Sunday, April 01, 2018 1:00 am

A run to honor and remember

Event recognizes those lost during War on Terror

AUBREE REICHEL | The Journal Gazette

America's Run for the Fallen commemorates many things for veterans and civilians.

This year's event, which begins in Fort Irwin, California, on Saturday, ensures the memory of the nearly 20,000 armed forces members who have fallen in the current War on Terror since Oct. 12, 2000 will never fade.

“There are some wounds that time does not heal,” Cliff Moser, a former U.S. Navy independent duty corpsman said. “The sharpness will go away to a certain extent, but they'll always be there.”

The event will span 19 states with runners stopping at every mile mark to commemorate individuals or a group of servicemen and women that were killed. At each stop, the memorials will state the fallen's name, rank and hometown.

The commemorations will go in chronological order of death beginning with those lost on the USS Cole.

Moser, 67, of Portland, was aboard the USS Cole, a guided-missile destroyer, on Oct. 12, 2000 when a bomb exploded killing 17 while the ship was refueling in the harbor in Aden, Yemen.

Two words: 'Cliff, leave'

The morning of Oct. 12 began like any other.

When the ship arrived in the port of Aden, Moser went about his duties of ensuring the water was being treated to be used on board. He remembers the ship was refueling and then seeing a small boat off to the side before he headed downstairs to deliver the results of the water.

“That boat was 20-22 feet long,” he said. “The Cole crew members would take their trash, from the galley or the area that had old clothes, old shoes, food, whatever the case. You would literally tie the plastic bag and you'd drop it down to these boats and it was like treasure to them, what we were getting rid of. There was a little boat and I didn't think anything of it.”

As a man of routine, around 11 a.m., he headed to the chief's mess hall for lunch with intent to take his usual afternoon nap afterward.

“We were having chicken fajitas that day,” he said. “It's probably 12 minutes after and being a Christian, I bowed my head and thanked God for my chicken fajita and I took a bite. A voice came to me within my soul, spoke to me within my spirit, 'Cliff, leave.' Those were the two words: 'Cliff, leave.'

“I knew in my mind that it was the spirit of God that was speaking to my soul and I went ahead and I took another bite of my chicken fajita.
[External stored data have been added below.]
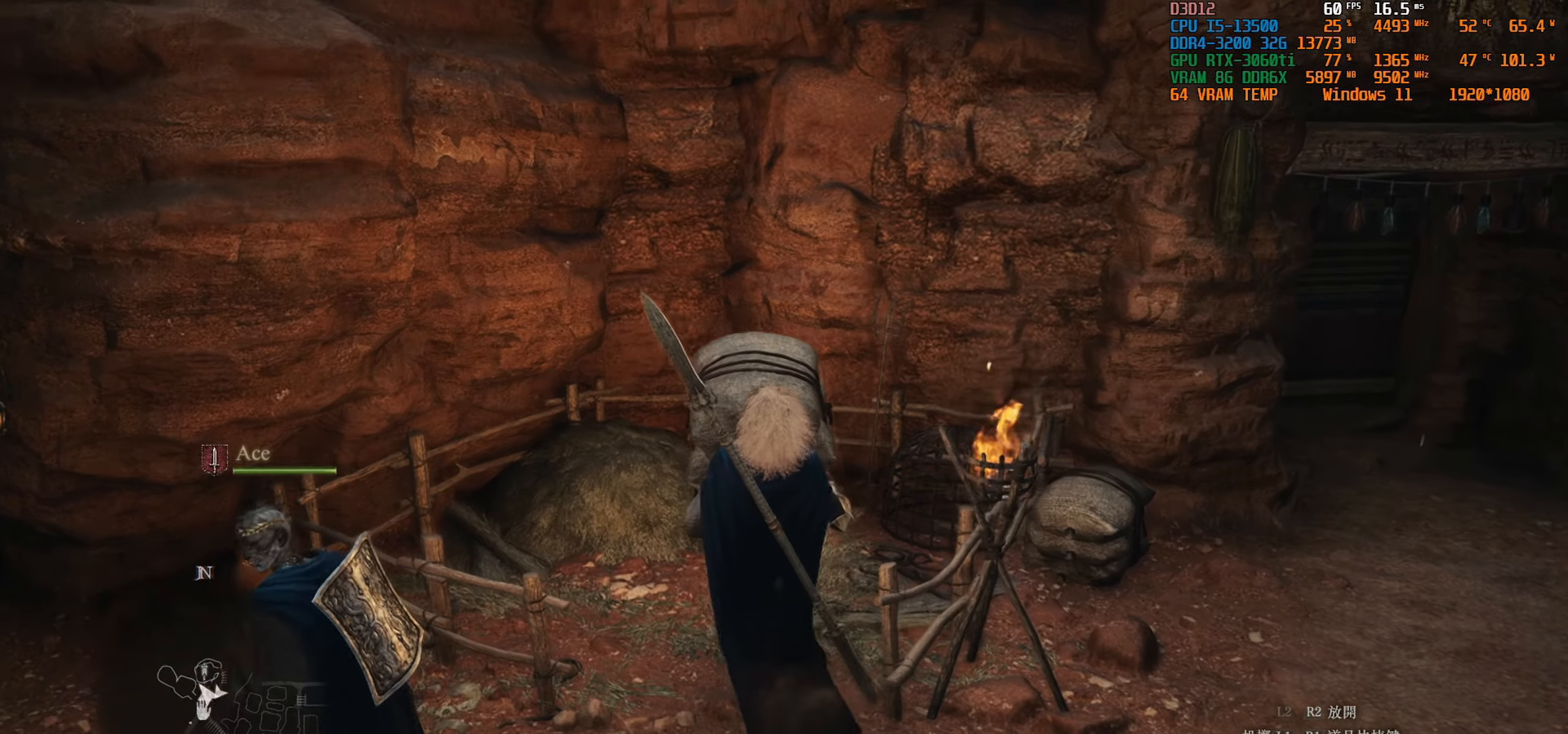
{"buttons": [], "left_stick": "center", "right_stick": "center", "events": [[67, "left_stick", "center"], [84, "R2", "down"], [284, "R2", "up"]]}
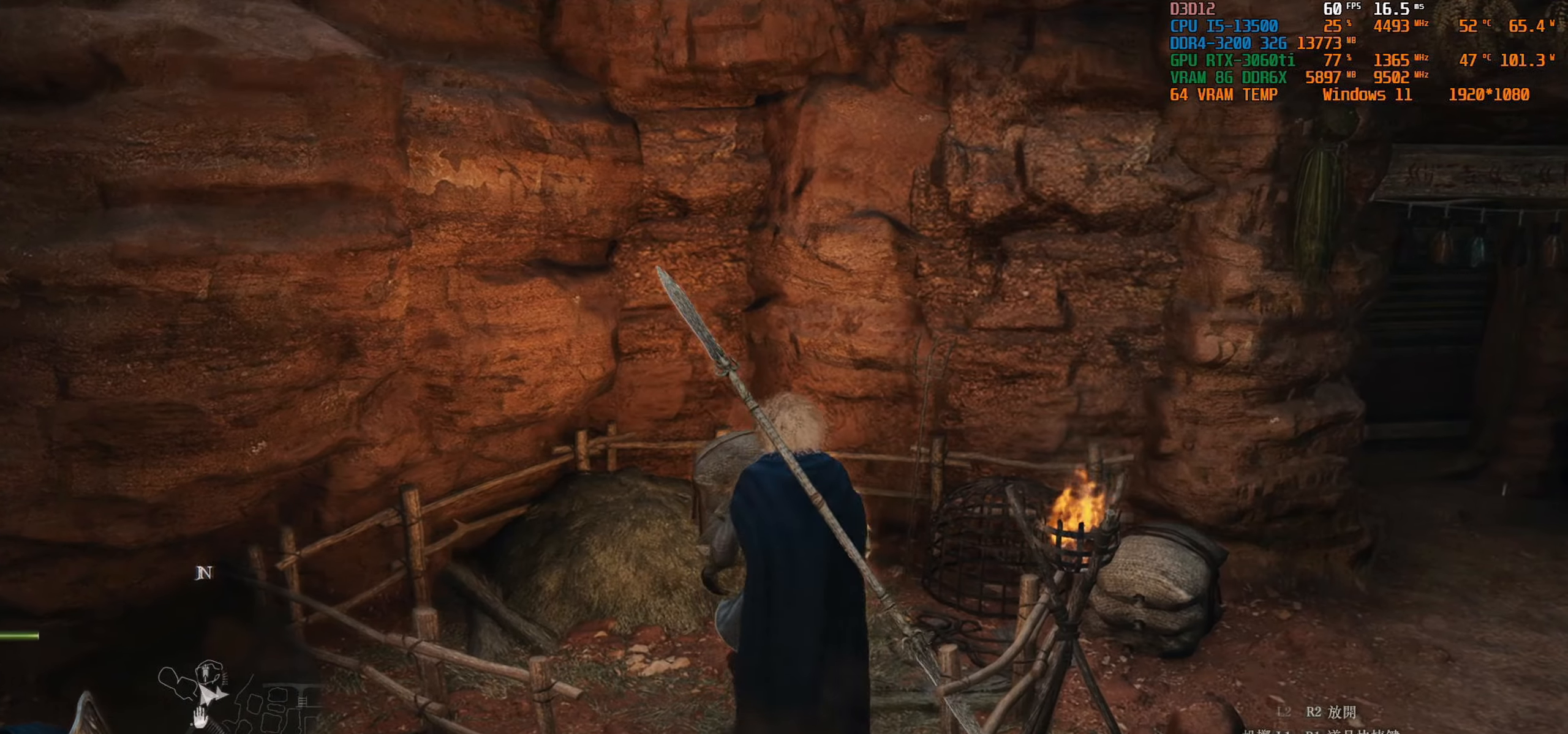
{"buttons": [], "left_stick": "down-right", "right_stick": "center", "events": [[400, "left_stick", "down-right"]]}
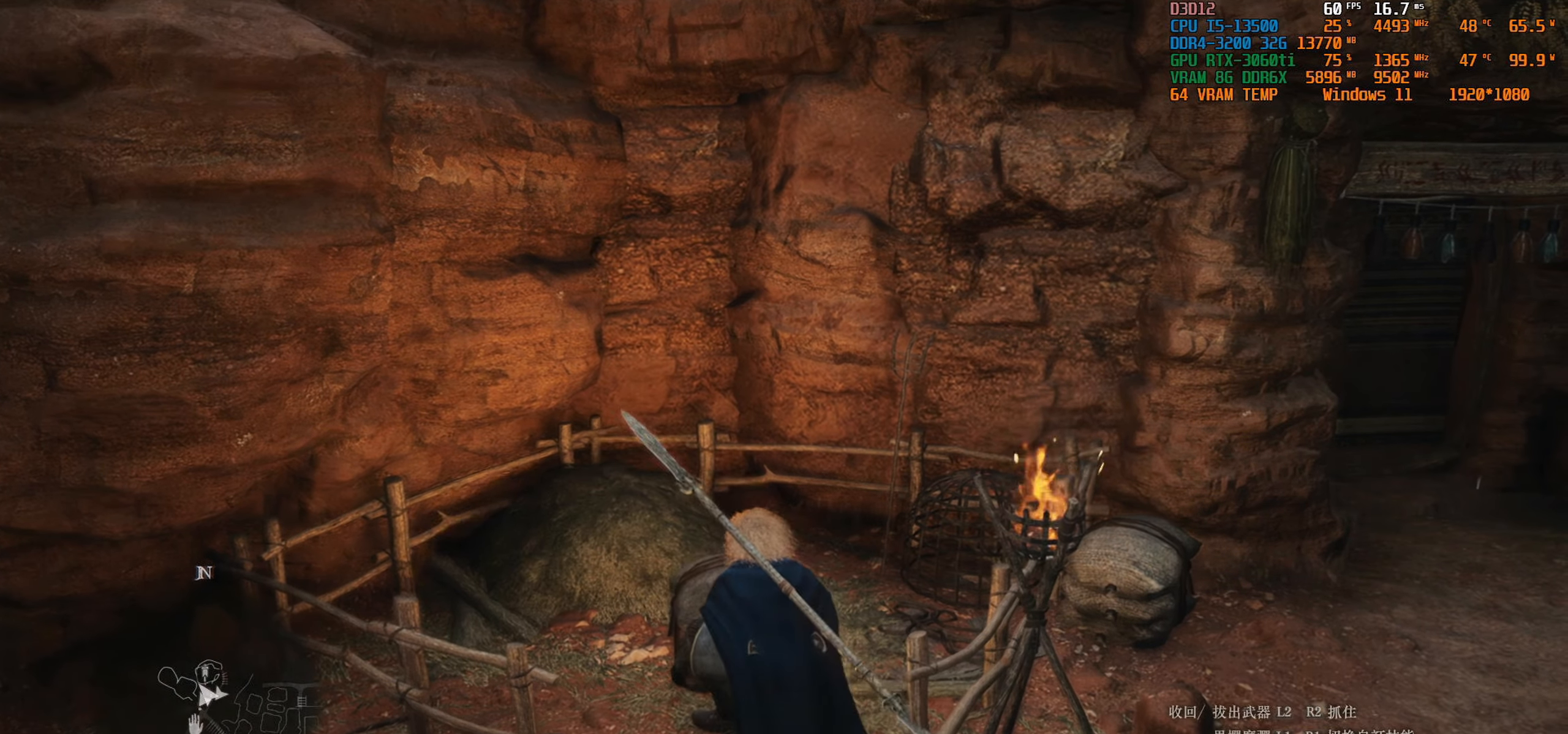
{"buttons": [], "left_stick": "down-right", "right_stick": "center", "events": []}
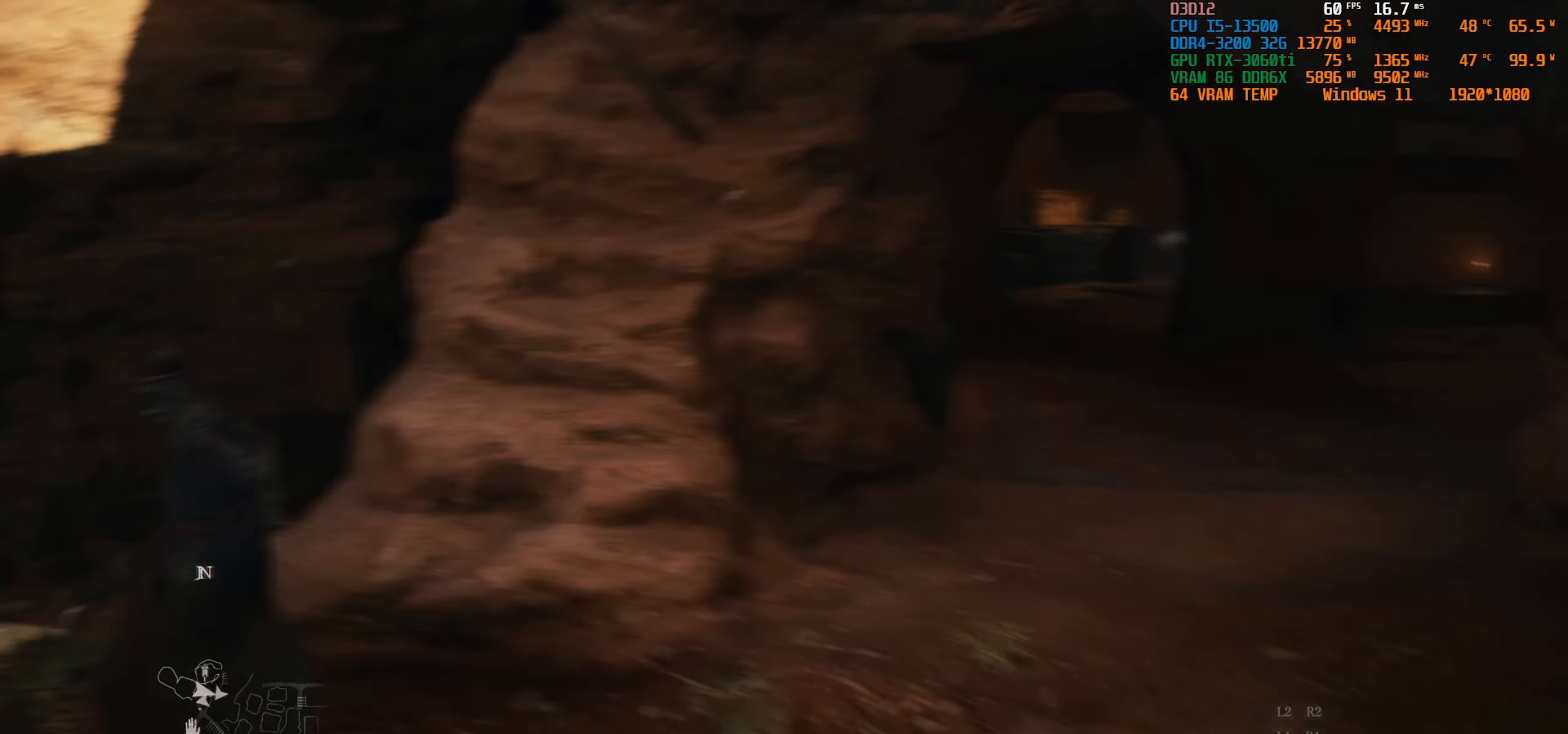
{"buttons": [], "left_stick": "center", "right_stick": "center", "events": [[66, "left_stick", "center"]]}
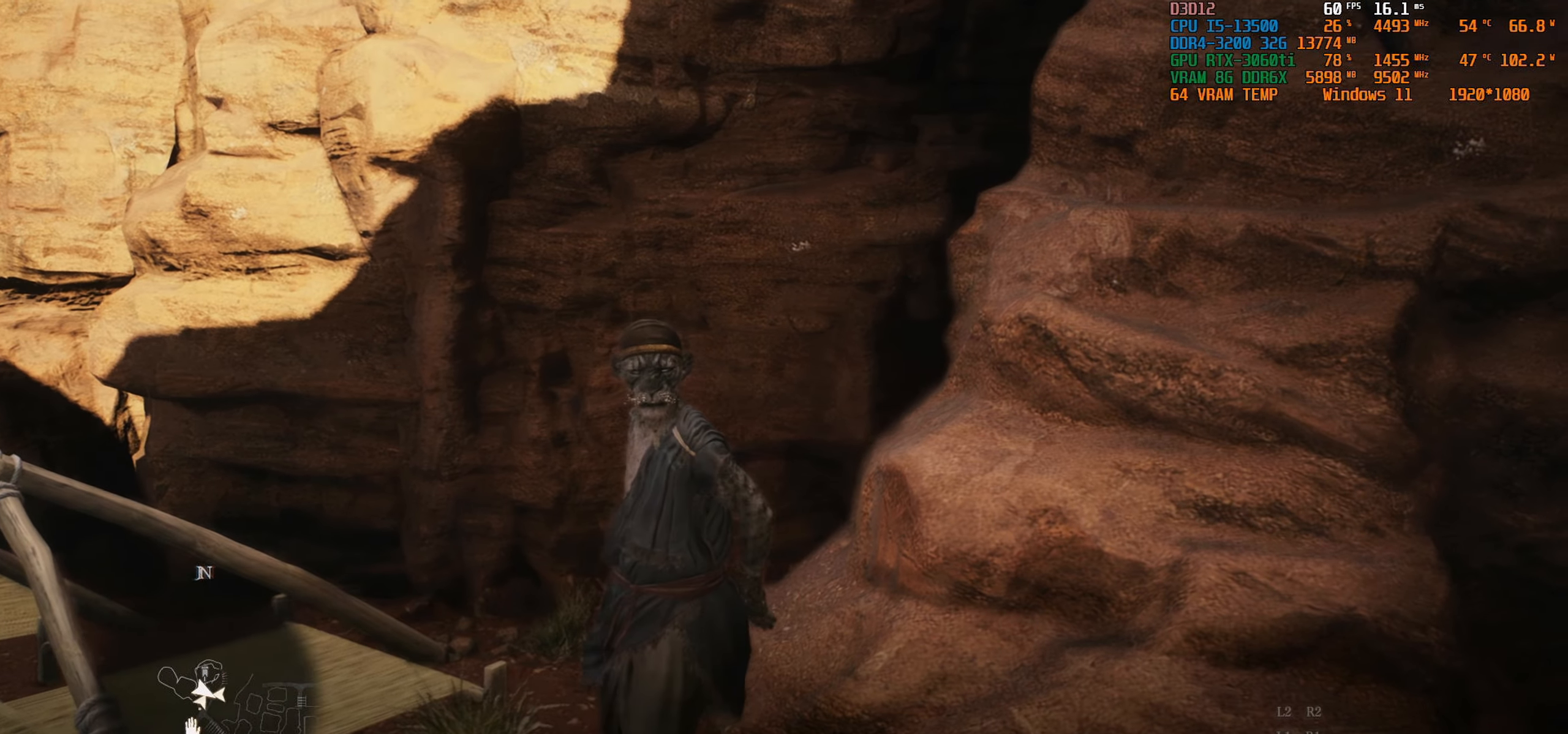
{"buttons": [], "left_stick": "center", "right_stick": "center", "events": []}
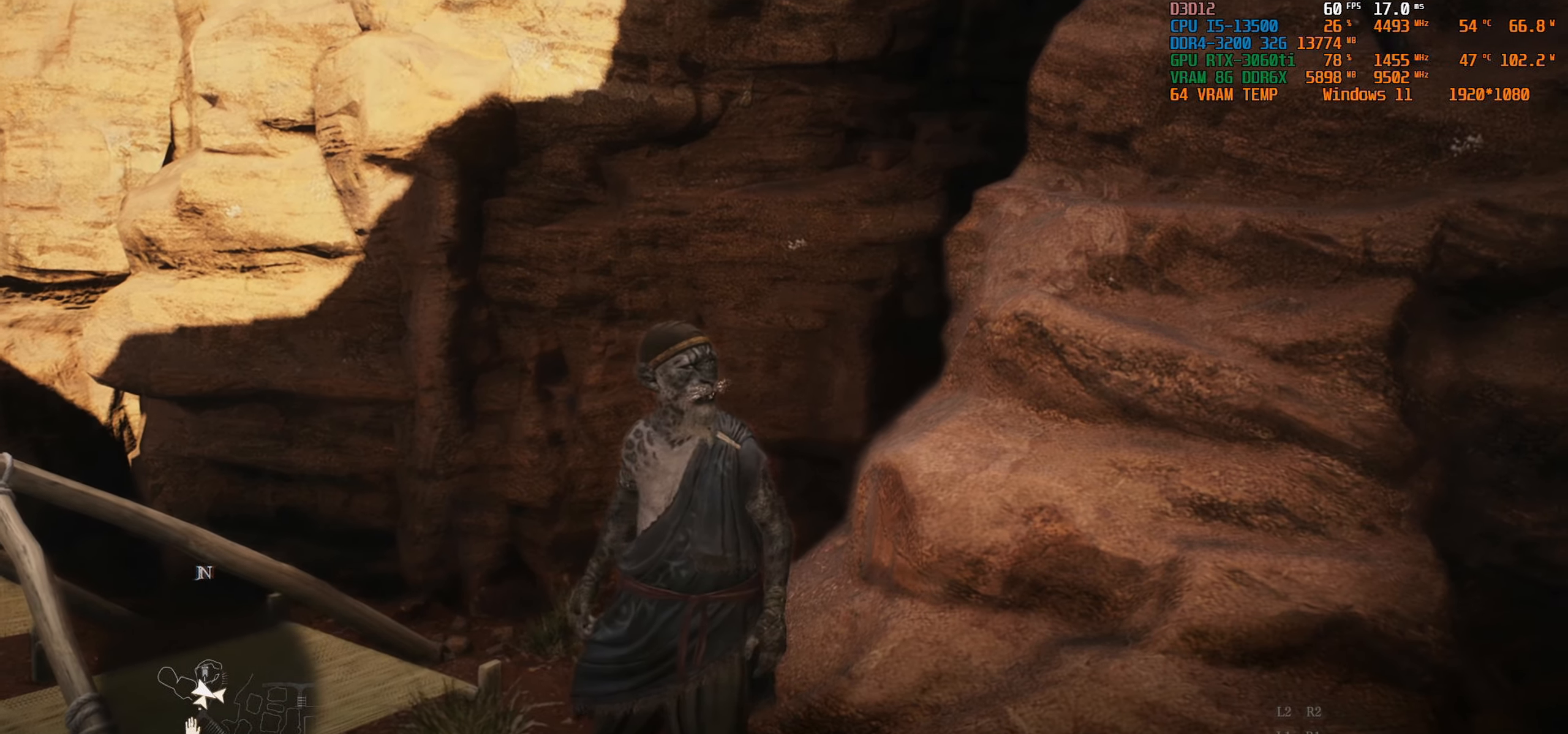
{"buttons": [], "left_stick": "center", "right_stick": "center", "events": [[16, "CROSS", "down"], [116, "CROSS", "up"]]}
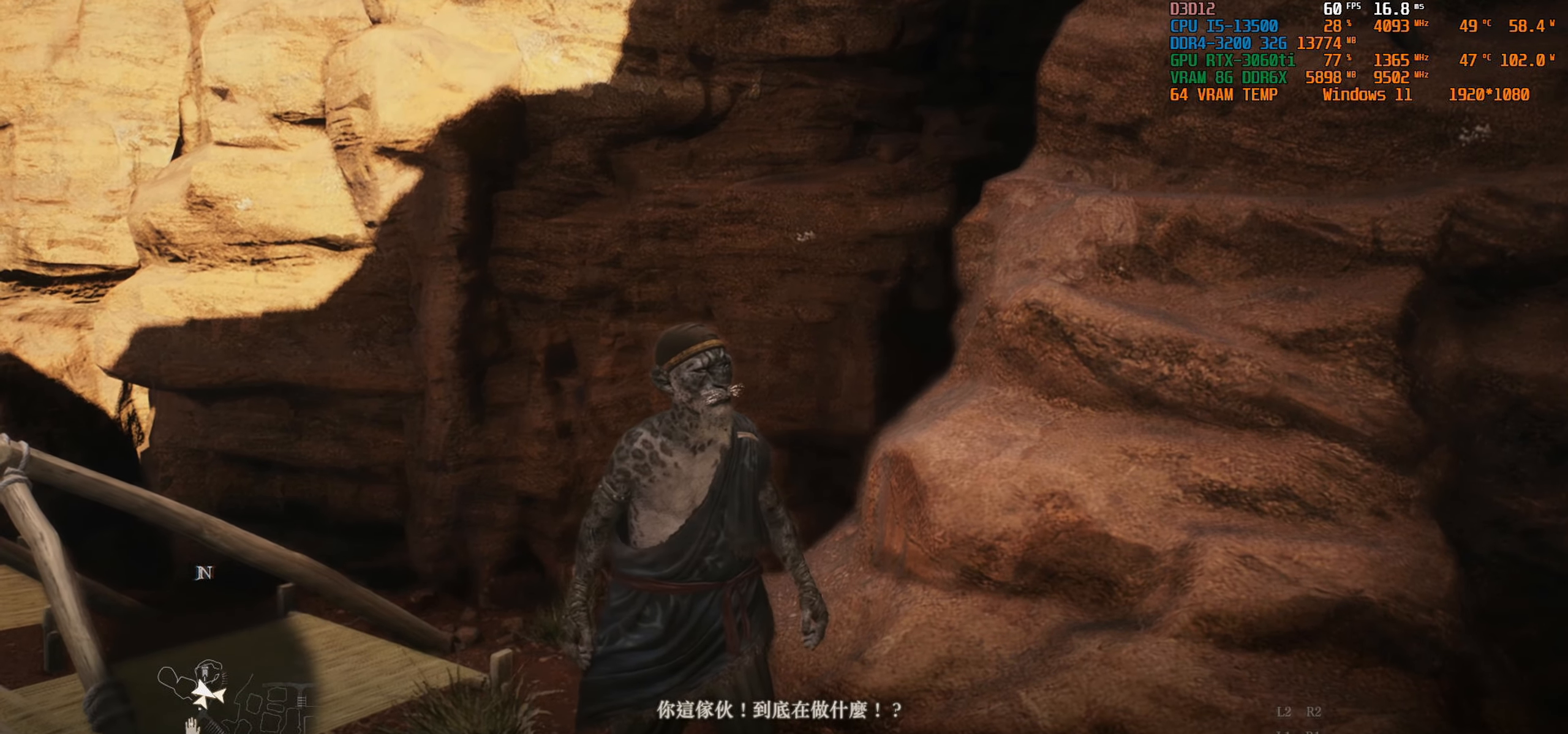
{"buttons": ["CROSS"], "left_stick": "center", "right_stick": "center", "events": [[500, "CROSS", "down"]]}
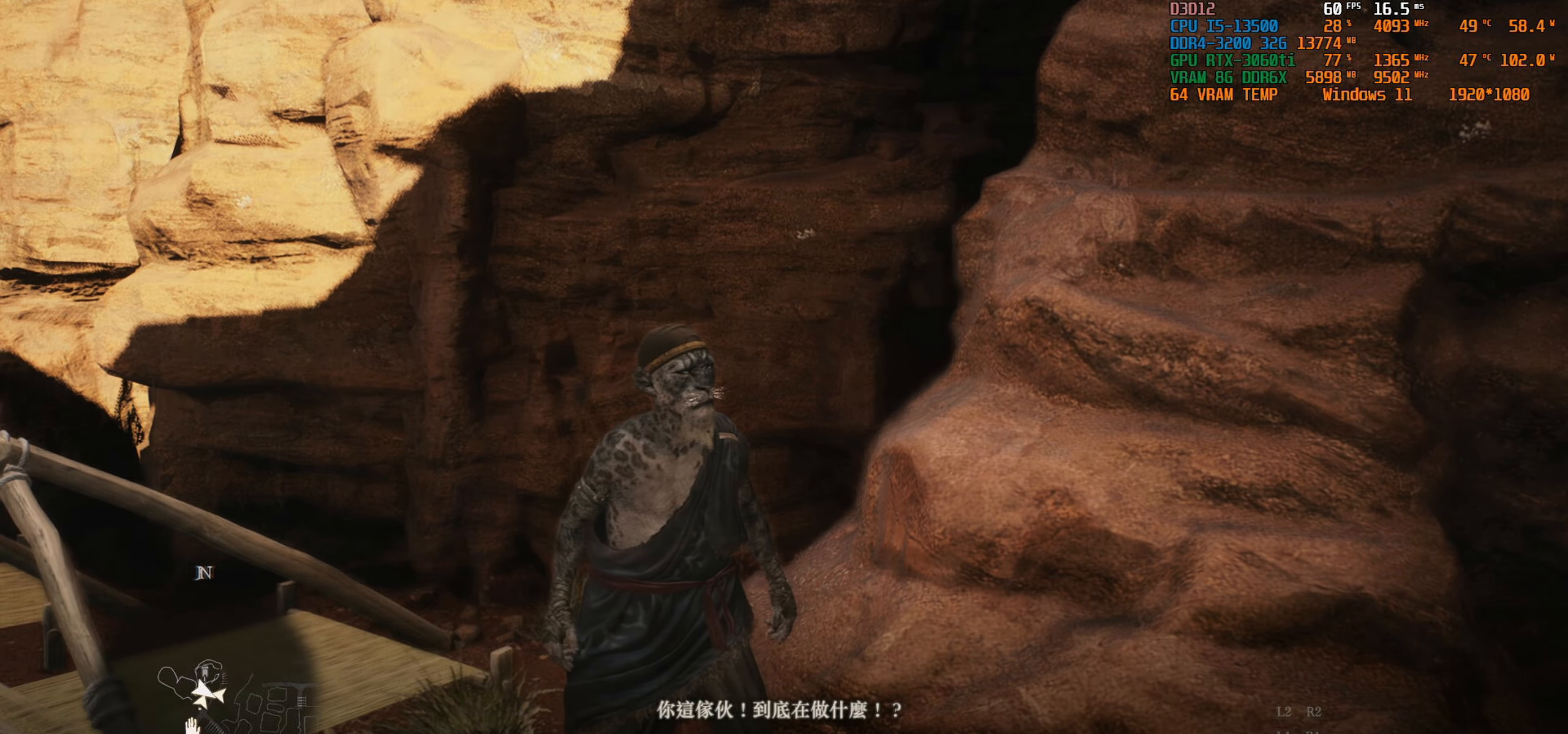
{"buttons": [], "left_stick": "center", "right_stick": "center", "events": [[133, "CROSS", "up"]]}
That voice stronger, more urgent, said, 'Cliff, leave. Leave now.' So I got up, I didn't know what was going to happen, I didn't know if there was going to be an argument. I knew one thing: that spirit speaking to my soul told me to leave the chief's mess.

“I took my plate and took it to the front, set it down and started to walk to the back and I hesitated at the back of the chief's mess. That spirit, more passionate, more compelling, 'Cliff, leave and leave right now.' I left. I walked out of that chief's mess, intent to go to my area and take my nap.”

Not more than 10 seconds after Moser's departure from the chief's mess, the explosion occurred.

“Everything on the ship went dark and it took a few seconds for the emergency lighting,” he said. “I could literally feel cold when the explosion happened. I could literally feel her being raised up out of the water and with two sighs, settling back down.”

Assessing casualties

Everything was dark, everything was quiet.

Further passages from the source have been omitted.